* _TO DO_
Reproduce the data in full, exactly as it appears.

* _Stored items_
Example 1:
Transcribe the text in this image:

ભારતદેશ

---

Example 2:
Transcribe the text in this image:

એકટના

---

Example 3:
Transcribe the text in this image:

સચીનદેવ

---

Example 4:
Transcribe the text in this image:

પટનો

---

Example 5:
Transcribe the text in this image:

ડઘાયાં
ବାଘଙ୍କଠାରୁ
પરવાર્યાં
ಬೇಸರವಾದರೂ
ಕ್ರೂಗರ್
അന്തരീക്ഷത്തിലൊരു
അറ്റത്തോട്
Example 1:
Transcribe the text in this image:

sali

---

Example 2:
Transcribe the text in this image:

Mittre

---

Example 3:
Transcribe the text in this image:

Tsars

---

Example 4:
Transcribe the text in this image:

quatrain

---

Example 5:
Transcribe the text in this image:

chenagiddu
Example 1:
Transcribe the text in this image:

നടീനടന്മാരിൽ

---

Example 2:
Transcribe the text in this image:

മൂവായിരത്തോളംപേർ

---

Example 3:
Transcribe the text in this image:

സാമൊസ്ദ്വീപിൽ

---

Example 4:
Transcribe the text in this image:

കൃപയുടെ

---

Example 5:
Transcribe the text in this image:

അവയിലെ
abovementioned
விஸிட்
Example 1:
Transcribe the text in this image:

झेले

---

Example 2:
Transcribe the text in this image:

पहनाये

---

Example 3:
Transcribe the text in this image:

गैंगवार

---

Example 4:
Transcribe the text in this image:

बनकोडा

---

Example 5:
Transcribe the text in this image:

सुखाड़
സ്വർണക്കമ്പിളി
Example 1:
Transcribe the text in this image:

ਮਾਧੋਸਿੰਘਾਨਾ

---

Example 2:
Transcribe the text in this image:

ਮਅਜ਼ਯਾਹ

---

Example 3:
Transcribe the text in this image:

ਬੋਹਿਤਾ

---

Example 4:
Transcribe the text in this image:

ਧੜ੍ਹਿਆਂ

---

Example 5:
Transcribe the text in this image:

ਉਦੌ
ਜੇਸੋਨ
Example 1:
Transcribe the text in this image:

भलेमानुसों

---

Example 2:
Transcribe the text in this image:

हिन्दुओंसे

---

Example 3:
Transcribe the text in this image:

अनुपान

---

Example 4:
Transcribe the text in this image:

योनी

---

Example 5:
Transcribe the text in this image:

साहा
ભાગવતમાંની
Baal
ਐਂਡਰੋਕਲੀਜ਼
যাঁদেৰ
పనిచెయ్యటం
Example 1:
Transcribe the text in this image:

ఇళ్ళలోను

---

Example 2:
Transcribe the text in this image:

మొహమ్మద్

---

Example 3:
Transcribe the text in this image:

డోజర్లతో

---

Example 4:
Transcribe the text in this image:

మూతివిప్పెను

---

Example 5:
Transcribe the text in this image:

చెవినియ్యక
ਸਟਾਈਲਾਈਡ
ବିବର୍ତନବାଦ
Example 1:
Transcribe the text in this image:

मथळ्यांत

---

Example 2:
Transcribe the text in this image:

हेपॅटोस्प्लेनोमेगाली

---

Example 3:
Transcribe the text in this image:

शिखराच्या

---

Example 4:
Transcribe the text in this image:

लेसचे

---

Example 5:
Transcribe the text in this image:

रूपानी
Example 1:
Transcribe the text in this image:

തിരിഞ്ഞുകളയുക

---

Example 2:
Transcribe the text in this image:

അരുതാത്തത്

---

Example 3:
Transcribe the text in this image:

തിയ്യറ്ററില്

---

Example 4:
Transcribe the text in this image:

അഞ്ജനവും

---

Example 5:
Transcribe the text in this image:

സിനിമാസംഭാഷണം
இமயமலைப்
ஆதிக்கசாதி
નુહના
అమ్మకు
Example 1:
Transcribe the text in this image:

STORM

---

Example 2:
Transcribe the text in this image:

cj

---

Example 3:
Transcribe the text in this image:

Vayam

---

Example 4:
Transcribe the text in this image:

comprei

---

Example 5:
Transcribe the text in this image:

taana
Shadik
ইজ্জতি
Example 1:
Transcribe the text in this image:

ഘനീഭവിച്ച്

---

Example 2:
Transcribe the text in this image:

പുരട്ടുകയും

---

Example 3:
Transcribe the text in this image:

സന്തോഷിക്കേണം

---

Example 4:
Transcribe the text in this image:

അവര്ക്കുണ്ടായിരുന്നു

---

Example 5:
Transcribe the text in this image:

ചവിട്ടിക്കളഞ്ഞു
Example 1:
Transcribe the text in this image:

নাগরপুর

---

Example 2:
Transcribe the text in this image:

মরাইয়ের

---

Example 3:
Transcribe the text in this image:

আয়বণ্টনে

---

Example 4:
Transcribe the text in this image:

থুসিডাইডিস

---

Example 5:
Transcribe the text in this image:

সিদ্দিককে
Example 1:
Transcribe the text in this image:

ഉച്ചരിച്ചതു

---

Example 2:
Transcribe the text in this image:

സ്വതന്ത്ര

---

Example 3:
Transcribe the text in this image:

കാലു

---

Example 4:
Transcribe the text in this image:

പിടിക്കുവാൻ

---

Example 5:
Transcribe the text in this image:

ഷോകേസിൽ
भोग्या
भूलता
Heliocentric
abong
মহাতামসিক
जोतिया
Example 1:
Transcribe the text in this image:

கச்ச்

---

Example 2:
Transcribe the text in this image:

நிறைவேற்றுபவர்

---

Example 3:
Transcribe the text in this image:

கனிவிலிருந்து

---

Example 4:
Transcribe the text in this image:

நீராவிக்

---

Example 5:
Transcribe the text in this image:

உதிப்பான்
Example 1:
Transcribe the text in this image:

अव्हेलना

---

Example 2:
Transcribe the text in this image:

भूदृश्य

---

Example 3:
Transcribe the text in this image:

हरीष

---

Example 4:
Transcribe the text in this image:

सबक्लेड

* _TASK OUTPUT_
Example 1:
Transcribe the text in this image:

ભારતદેશ

---

Example 2:
Transcribe the text in this image:

એકટના

---

Example 3:
Transcribe the text in this image:

સચીનદેવ

---

Example 4:
Transcribe the text in this image:

પટનો

---

Example 5:
Transcribe the text in this image:

ડઘાયાં
ବାଘଙ୍କଠାରୁ
પરવાર્યાં
ಬೇಸರವಾದರೂ
ಕ್ರೂಗರ್
അന്തരീക്ഷത്തിലൊരു
അറ്റത്തോട്
Example 1:
Transcribe the text in this image:

sali

---

Example 2:
Transcribe the text in this image:

Mittre

---

Example 3:
Transcribe the text in this image:

Tsars

---

Example 4:
Transcribe the text in this image:

quatrain

---

Example 5:
Transcribe the text in this image:

chenagiddu
Example 1:
Transcribe the text in this image:

നടീനടന്മാരിൽ

---

Example 2:
Transcribe the text in this image:

മൂവായിരത്തോളംപേർ

---

Example 3:
Transcribe the text in this image:

സാമൊസ്ദ്വീപിൽ

---

Example 4:
Transcribe the text in this image:

കൃപയുടെ

---

Example 5:
Transcribe the text in this image:

അവയിലെ
abovementioned
விஸிட்
Example 1:
Transcribe the text in this image:

झेले

---

Example 2:
Transcribe the text in this image:

पहनाये

---

Example 3:
Transcribe the text in this image:

गैंगवार

---

Example 4:
Transcribe the text in this image:

बनकोडा

---

Example 5:
Transcribe the text in this image:

सुखाड़
സ്വർണക്കമ്പിളി
Example 1:
Transcribe the text in this image:

ਮਾਧੋਸਿੰਘਾਨਾ

---

Example 2:
Transcribe the text in this image:

ਮਅਜ਼ਯਾਹ

---

Example 3:
Transcribe the text in this image:

ਬੋਹਿਤਾ

---

Example 4:
Transcribe the text in this image:

ਧੜ੍ਹਿਆਂ

---

Example 5:
Transcribe the text in this image:

ਉਦੌ
ਜੇਸੋਨ
Example 1:
Transcribe the text in this image:

भलेमानुसों

---

Example 2:
Transcribe the text in this image:

हिन्दुओंसे

---

Example 3:
Transcribe the text in this image:

अनुपान

---

Example 4:
Transcribe the text in this image:

योनी

---

Example 5:
Transcribe the text in this image:

साहा
ભાગવતમાંની
Baal
ਐਂਡਰੋਕਲੀਜ਼
যাঁদেৰ
పనిచెయ్యటం
Example 1:
Transcribe the text in this image:

ఇళ్ళలోను

---

Example 2:
Transcribe the text in this image:

మొహమ్మద్

---

Example 3:
Transcribe the text in this image:

డోజర్లతో

---

Example 4:
Transcribe the text in this image:

మూతివిప్పెను

---

Example 5:
Transcribe the text in this image:

చెవినియ్యక
ਸਟਾਈਲਾਈਡ
ବିବର୍ତନବାଦ
Example 1:
Transcribe the text in this image:

मथळ्यांत

---

Example 2:
Transcribe the text in this image:

हेपॅटोस्प्लेनोमेगाली

---

Example 3:
Transcribe the text in this image:

शिखराच्या

---

Example 4:
Transcribe the text in this image:

लेसचे

---

Example 5:
Transcribe the text in this image:

रूपानी
Example 1:
Transcribe the text in this image:

തിരിഞ്ഞുകളയുക

---

Example 2:
Transcribe the text in this image:

അരുതാത്തത്

---

Example 3:
Transcribe the text in this image:

തിയ്യറ്ററില്

---

Example 4:
Transcribe the text in this image:

അഞ്ജനവും

---

Example 5:
Transcribe the text in this image:

സിനിമാസംഭാഷണം
இமயமலைப்
ஆதிக்கசாதி
નુહના
అమ్మకు
Example 1:
Transcribe the text in this image:

STORM

---

Example 2:
Transcribe the text in this image:

cj

---

Example 3:
Transcribe the text in this image:

Vayam

---

Example 4:
Transcribe the text in this image:

comprei

---

Example 5:
Transcribe the text in this image:

taana
Shadik
ইজ্জতি
Example 1:
Transcribe the text in this image:

ഘനീഭവിച്ച്

---

Example 2:
Transcribe the text in this image:

പുരട്ടുകയും

---

Example 3:
Transcribe the text in this image:

സന്തോഷിക്കേണം

---

Example 4:
Transcribe the text in this image:

അവര്ക്കുണ്ടായിരുന്നു

---

Example 5:
Transcribe the text in this image:

ചവിട്ടിക്കളഞ്ഞു
Example 1:
Transcribe the text in this image:

নাগরপুর

---

Example 2:
Transcribe the text in this image:

মরাইয়ের

---

Example 3:
Transcribe the text in this image:

আয়বণ্টনে

---

Example 4:
Transcribe the text in this image:

থুসিডাইডিস

---

Example 5:
Transcribe the text in this image:

সিদ্দিককে
Example 1:
Transcribe the text in this image:

ഉച്ചരിച്ചതു

---

Example 2:
Transcribe the text in this image:

സ്വതന്ത്ര

---

Example 3:
Transcribe the text in this image:

കാലു

---

Example 4:
Transcribe the text in this image:

പിടിക്കുവാൻ

---

Example 5:
Transcribe the text in this image:

ഷോകേസിൽ
भोग्या
भूलता
Heliocentric
abong
মহাতামসিক
जोतिया
Example 1:
Transcribe the text in this image:

கச்ச்

---

Example 2:
Transcribe the text in this image:

நிறைவேற்றுபவர்

---

Example 3:
Transcribe the text in this image:

கனிவிலிருந்து

---

Example 4:
Transcribe the text in this image:

நீராவிக்

---

Example 5:
Transcribe the text in this image:

உதிப்பான்
Example 1:
Transcribe the text in this image:

अव्हेलना

---

Example 2:
Transcribe the text in this image:

भूदृश्य

---

Example 3:
Transcribe the text in this image:

हरीष

---

Example 4:
Transcribe the text in this image:

सबक्लेड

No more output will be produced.